### Extract to read

CREW is a Belgian performance group, founded in Brussels in 1991 by Eric Joris. CREW operates on the border between art and science, between performance art and new technology. Artist Eric Joris develops his live-art projects in close collaboration with scientists and other artists.

CREW's shows range from one-to-one performances, staged performances and visual arts installations to scientific research set-ups and interventions in public spaces. CREW's work has been presented on stages across Europe, at large public events from Brussels to the Shanghai World Expo, and at scientific conferences in Europe, China and the U.S.

CREW is artistic partner in the EU-funded multidisciplinary research consortium Dreamspace, which develops tools that enable creative professionals to combine live performances, video and computer generated imagery in real time.

######
### Extracted material

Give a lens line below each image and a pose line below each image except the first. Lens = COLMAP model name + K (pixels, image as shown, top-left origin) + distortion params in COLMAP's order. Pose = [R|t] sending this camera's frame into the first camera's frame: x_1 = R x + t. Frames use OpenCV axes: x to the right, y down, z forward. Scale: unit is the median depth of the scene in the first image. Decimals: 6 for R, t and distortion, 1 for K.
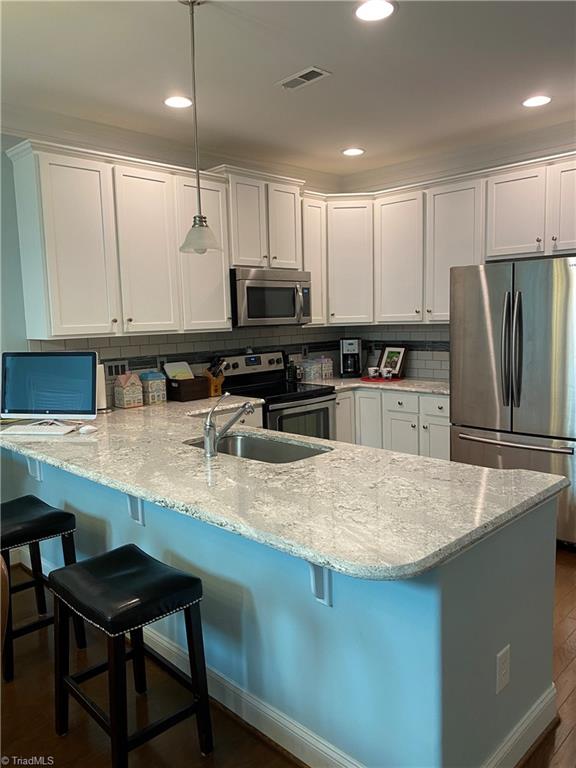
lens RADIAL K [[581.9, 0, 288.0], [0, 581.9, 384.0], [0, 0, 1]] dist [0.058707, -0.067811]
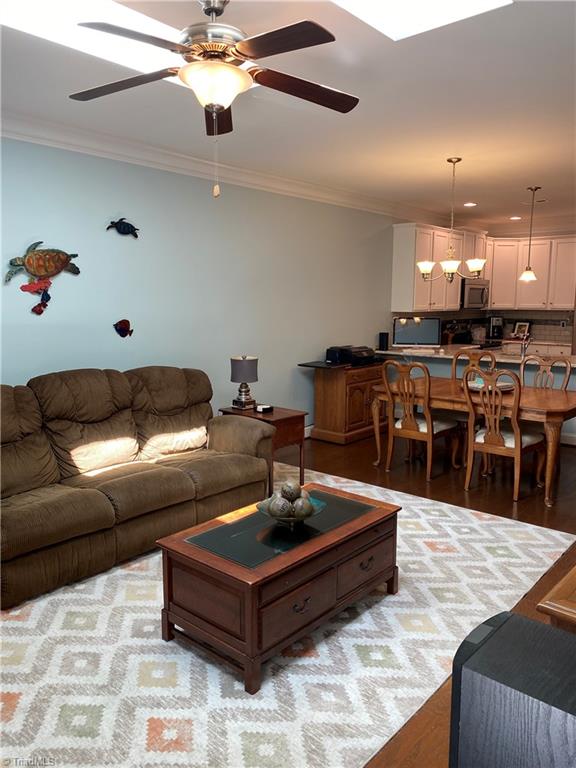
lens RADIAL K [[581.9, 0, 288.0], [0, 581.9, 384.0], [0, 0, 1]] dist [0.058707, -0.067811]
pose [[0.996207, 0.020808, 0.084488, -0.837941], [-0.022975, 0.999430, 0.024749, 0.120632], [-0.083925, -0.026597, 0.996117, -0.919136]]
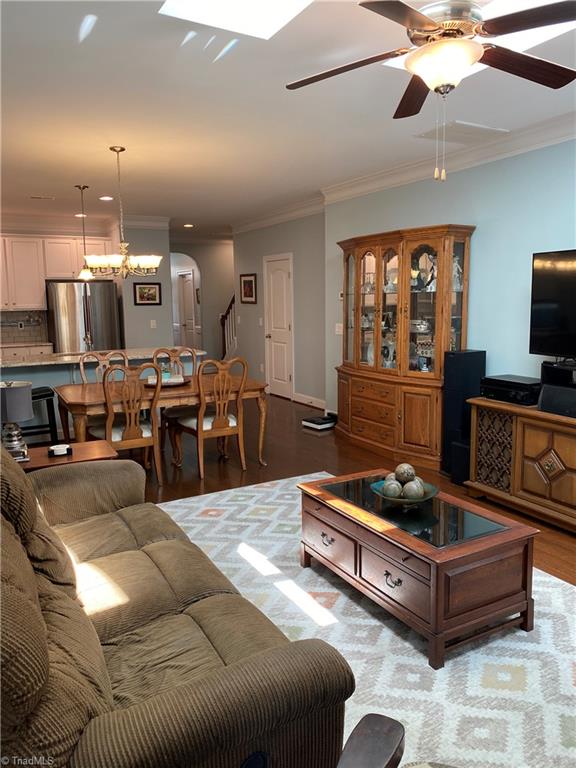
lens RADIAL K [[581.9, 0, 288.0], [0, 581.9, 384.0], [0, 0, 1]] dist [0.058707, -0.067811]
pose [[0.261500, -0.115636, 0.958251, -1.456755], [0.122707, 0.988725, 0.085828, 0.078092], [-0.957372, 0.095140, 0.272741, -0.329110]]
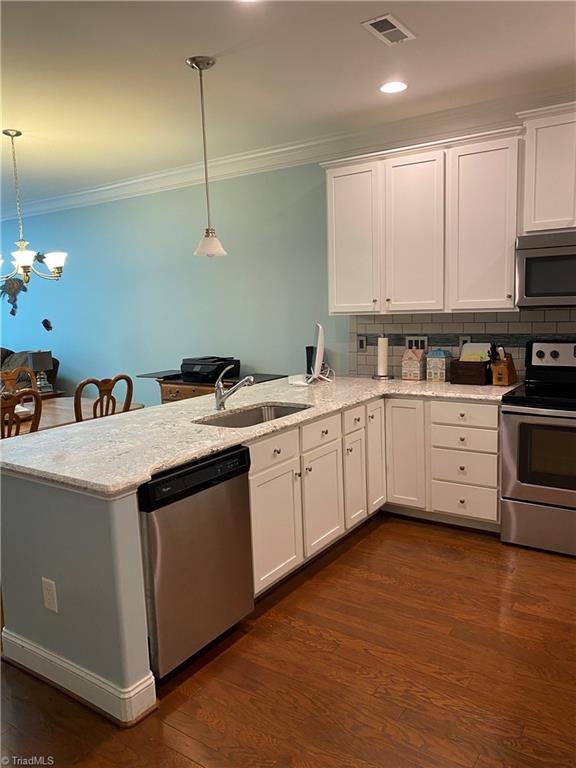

######

> Required action 1:
Do these statements agree with the text about CREW? Answer yes or no for each, and quote the words that decide it. (a) CREW was founded in Antwerp. (b) CREW's work has been presented at scientific conferences in China. (c) The Dreamspace consortium receives EU funding.
> Required action 2:
Will you transcribe the text about CREW, without changes, from "CREW is a Belgian" to "in real time."?

> Output 1:
(a) No: "founded in Brussels in 1991 by Eric Joris"
(b) Yes: "at scientific conferences in Europe, China and the U.S."
(c) Yes: "the EU-funded multidisciplinary research consortium Dreamspace"

> Output 2:
CREW is a Belgian performance group, founded in Brussels in 1991 by Eric Joris. CREW operates on the border between art and science, between performance art and new technology. Artist Eric Joris develops his live-art projects in close collaboration with scientists and other artists.

CREW's shows range from one-to-one performances, staged performances and visual arts installations to scientific research set-ups and interventions in public spaces. CREW's work has been presented on stages across Europe, at large public events from Brussels to the Shanghai World Expo, and at scientific conferences in Europe, China and the U.S.

CREW is artistic partner in the EU-funded multidisciplinary research consortium Dreamspace, which develops tools that enable creative professionals to combine live performances, video and computer generated imagery in real time.